Zadania do tekstu:
a: Kto według fragmentu strony zastąpił Hrymnaka na stanowisku trenera?
b: Przepisz z fragmentu strony odcinek od „Aleksander Adamowski jest” aż po „były za ostre.”, wstawiając „świetnie” w miejsce „fantastycznie”.
c: Czy te zdania zgadzają się z fragmentem strony? (i) Aleksander Adamowski grał w pierwszym meczu Chrobrego z Legią. (ii) Na mecz przyszli wyłącznie ludzie z Głogowa. (iii) Drużyna była w najlepszej formie akurat na mecz z Legią. Przy każdym odpowiedz tak lub nie i przytocz rozstrzygające słowa tekstu.

Fragment strony:
★ ★ ★

Aleksander Adamowski jest jednym z bohaterów materiałów promujących mecz z Legią Warszawa, bo sam brał udział w tym pierwszym. Teraz, po latach, wspomina wydarzenie z 1980 roku. I mówi o szansach w drugim w historii pojedynku Chrobry-Legia.
- Było bardzo dużo ludzi, nie tylko z Głogowa, z bardzo wielu innych miejscowości. Tyle, co nigdy - opowiada. - Jeśli chodzi o boisko, to nasze nadzieje były duże, bo graliśmy fantastycznie. Jednak w okresie zimowym trochę się zmieniło. Nastąpiła zmiana trenera, za Hrymnaka wszedł Szymczyk. Podczas przygotowań bardzo dużo biegaliśmy i z perspektywy czasu był to okres ze zbyt dużymi obciążeniami. Forma przyszła, gdy trochę odpuszczono, ale nie na Legię. Było za późno. Mieliśmy mocny skład, lecz przygotowania były za ostre.

★ ★ ★

Dane:
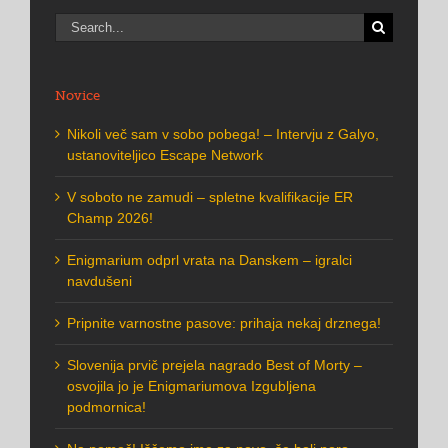
Search
for:
Novice
Nikoli več sam v sobo pobega! – Intervju z Galyo,
ustanoviteljico Escape Network
V soboto ne zamudi – spletne kvalifikacije ER
Champ 2026!
Enigmarium odprl vrata na Danskem – igralci
navdušeni
Pripnite varnostne pasove: prihaja nekaj drznega!
Slovenija prvič prejela nagrado Best of Morty –
osvojila jo je Enigmariumova Izgubljena
podmornica!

★ ★ ★

Wyniki ćwiczenia:
a: Szymczyk.

b:
Aleksander Adamowski jest jednym z bohaterów materiałów promujących mecz z Legią Warszawa, bo sam brał udział w tym pierwszym. Teraz, po latach, wspomina wydarzenie z 1980 roku. I mówi o szansach w drugim w historii pojedynku Chrobry-Legia.
- Było bardzo dużo ludzi, nie tylko z Głogowa, z bardzo wielu innych miejscowości. Tyle, co nigdy - opowiada. - Jeśli chodzi o boisko, to nasze nadzieje były duże, bo graliśmy świetnie. Jednak w okresie zimowym trochę się zmieniło. Nastąpiła zmiana trenera, za Hrymnaka wszedł Szymczyk. Podczas przygotowań bardzo dużo biegaliśmy i z perspektywy czasu był to okres ze zbyt dużymi obciążeniami. Forma przyszła, gdy trochę odpuszczono, ale nie na Legię. Było za późno. Mieliśmy mocny skład, lecz przygotowania były za ostre.

c:
(i) Tak: „sam brał udział w tym pierwszym”.
(ii) Nie: „nie tylko z Głogowa, z bardzo wielu innych miejscowości”.
(iii) Nie: „Forma przyszła, gdy trochę odpuszczono, ale nie na Legię.”